*EXERCISE TASK:* Reproduce the listing below line for line, keeping every word, number and symbol unchanged.

*PROVIDED INFORMATION:*
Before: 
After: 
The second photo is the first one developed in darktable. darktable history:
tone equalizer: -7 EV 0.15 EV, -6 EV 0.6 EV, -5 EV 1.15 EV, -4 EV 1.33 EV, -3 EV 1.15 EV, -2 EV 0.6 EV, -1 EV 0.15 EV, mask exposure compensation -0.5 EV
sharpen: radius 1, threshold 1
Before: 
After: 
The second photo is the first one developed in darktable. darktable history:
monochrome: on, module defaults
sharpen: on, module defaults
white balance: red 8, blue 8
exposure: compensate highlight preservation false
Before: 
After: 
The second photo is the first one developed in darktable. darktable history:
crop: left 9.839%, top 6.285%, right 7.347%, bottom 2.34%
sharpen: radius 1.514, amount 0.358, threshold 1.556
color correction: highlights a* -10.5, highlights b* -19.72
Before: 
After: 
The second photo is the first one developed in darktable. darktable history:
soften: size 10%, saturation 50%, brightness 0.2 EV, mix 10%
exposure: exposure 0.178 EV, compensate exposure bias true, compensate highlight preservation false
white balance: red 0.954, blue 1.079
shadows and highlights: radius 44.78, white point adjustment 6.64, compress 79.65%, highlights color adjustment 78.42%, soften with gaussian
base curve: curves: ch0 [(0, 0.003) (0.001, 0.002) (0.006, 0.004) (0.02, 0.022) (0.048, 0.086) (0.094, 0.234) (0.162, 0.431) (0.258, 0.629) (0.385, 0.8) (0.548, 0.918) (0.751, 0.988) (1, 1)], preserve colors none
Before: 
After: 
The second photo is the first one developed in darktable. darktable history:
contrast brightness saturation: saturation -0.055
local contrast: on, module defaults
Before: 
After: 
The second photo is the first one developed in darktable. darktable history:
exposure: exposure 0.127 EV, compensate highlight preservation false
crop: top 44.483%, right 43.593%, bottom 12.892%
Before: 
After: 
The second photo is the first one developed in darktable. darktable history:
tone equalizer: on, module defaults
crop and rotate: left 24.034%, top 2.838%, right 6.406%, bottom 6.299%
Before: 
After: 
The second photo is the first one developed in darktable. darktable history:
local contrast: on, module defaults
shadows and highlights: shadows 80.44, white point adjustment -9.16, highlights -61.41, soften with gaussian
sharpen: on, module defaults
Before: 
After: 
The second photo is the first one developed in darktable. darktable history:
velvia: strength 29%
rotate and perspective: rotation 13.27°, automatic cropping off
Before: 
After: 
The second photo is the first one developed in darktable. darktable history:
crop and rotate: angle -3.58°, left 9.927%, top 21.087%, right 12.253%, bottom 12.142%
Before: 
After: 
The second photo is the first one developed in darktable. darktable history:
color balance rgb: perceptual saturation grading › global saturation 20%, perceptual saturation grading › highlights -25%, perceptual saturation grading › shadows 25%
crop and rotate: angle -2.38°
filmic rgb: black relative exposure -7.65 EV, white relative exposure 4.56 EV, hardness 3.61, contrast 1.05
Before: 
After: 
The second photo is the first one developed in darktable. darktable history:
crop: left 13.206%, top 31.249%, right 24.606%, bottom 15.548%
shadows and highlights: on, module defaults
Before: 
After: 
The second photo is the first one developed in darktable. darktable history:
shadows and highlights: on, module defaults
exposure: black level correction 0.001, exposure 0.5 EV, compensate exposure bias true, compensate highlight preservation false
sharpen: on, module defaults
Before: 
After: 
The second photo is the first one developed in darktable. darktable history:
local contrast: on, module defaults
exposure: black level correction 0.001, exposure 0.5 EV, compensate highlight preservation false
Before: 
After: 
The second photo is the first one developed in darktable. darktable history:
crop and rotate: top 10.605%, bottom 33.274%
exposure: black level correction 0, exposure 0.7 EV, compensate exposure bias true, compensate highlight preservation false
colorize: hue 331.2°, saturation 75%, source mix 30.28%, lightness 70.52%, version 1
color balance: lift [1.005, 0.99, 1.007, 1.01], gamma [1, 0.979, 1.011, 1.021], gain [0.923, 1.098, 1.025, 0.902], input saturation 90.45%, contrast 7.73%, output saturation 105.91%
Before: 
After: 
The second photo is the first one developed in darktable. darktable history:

*RESPONSE TO THE TASK:*
Before: 
After: 
The second photo is the first one developed in darktable. darktable history:
tone equalizer: -7 EV 0.15 EV, -6 EV 0.6 EV, -5 EV 1.15 EV, -4 EV 1.33 EV, -3 EV 1.15 EV, -2 EV 0.6 EV, -1 EV 0.15 EV, mask exposure compensation -0.5 EV
sharpen: radius 1, threshold 1
Before: 
After: 
The second photo is the first one developed in darktable. darktable history:
monochrome: on, module defaults
sharpen: on, module defaults
white balance: red 8, blue 8
exposure: compensate highlight preservation false
Before: 
After: 
The second photo is the first one developed in darktable. darktable history:
crop: left 9.839%, top 6.285%, right 7.347%, bottom 2.34%
sharpen: radius 1.514, amount 0.358, threshold 1.556
color correction: highlights a* -10.5, highlights b* -19.72
Before: 
After: 
The second photo is the first one developed in darktable. darktable history:
soften: size 10%, saturation 50%, brightness 0.2 EV, mix 10%
exposure: exposure 0.178 EV, compensate exposure bias true, compensate highlight preservation false
white balance: red 0.954, blue 1.079
shadows and highlights: radius 44.78, white point adjustment 6.64, compress 79.65%, highlights color adjustment 78.42%, soften with gaussian
base curve: curves: ch0 [(0, 0.003) (0.001, 0.002) (0.006, 0.004) (0.02, 0.022) (0.048, 0.086) (0.094, 0.234) (0.162, 0.431) (0.258, 0.629) (0.385, 0.8) (0.548, 0.918) (0.751, 0.988) (1, 1)], preserve colors none
Before: 
After: 
The second photo is the first one developed in darktable. darktable history:
contrast brightness saturation: saturation -0.055
local contrast: on, module defaults
Before: 
After: 
The second photo is the first one developed in darktable. darktable history:
exposure: exposure 0.127 EV, compensate highlight preservation false
crop: top 44.483%, right 43.593%, bottom 12.892%
Before: 
After: 
The second photo is the first one developed in darktable. darktable history:
tone equalizer: on, module defaults
crop and rotate: left 24.034%, top 2.838%, right 6.406%, bottom 6.299%
Before: 
After: 
The second photo is the first one developed in darktable. darktable history:
local contrast: on, module defaults
shadows and highlights: shadows 80.44, white point adjustment -9.16, highlights -61.41, soften with gaussian
sharpen: on, module defaults
Before: 
After: 
The second photo is the first one developed in darktable. darktable history:
velvia: strength 29%
rotate and perspective: rotation 13.27°, automatic cropping off
Before: 
After: 
The second photo is the first one developed in darktable. darktable history:
crop and rotate: angle -3.58°, left 9.927%, top 21.087%, right 12.253%, bottom 12.142%
Before: 
After: 
The second photo is the first one developed in darktable. darktable history:
color balance rgb: perceptual saturation grading › global saturation 20%, perceptual saturation grading › highlights -25%, perceptual saturation grading › shadows 25%
crop and rotate: angle -2.38°
filmic rgb: black relative exposure -7.65 EV, white relative exposure 4.56 EV, hardness 3.61, contrast 1.05
Before: 
After: 
The second photo is the first one developed in darktable. darktable history:
crop: left 13.206%, top 31.249%, right 24.606%, bottom 15.548%
shadows and highlights: on, module defaults
Before: 
After: 
The second photo is the first one developed in darktable. darktable history:
shadows and highlights: on, module defaults
exposure: black level correction 0.001, exposure 0.5 EV, compensate exposure bias true, compensate highlight preservation false
sharpen: on, module defaults
Before: 
After: 
The second photo is the first one developed in darktable. darktable history:
local contrast: on, module defaults
exposure: black level correction 0.001, exposure 0.5 EV, compensate highlight preservation false
Before: 
After: 
The second photo is the first one developed in darktable. darktable history:
crop and rotate: top 10.605%, bottom 33.274%
exposure: black level correction 0, exposure 0.7 EV, compensate exposure bias true, compensate highlight preservation false
colorize: hue 331.2°, saturation 75%, source mix 30.28%, lightness 70.52%, version 1
color balance: lift [1.005, 0.99, 1.007, 1.01], gamma [1, 0.979, 1.011, 1.021], gain [0.923, 1.098, 1.025, 0.902], input saturation 90.45%, contrast 7.73%, output saturation 105.91%
Before: 
After: 
The second photo is the first one developed in darktable. darktable history:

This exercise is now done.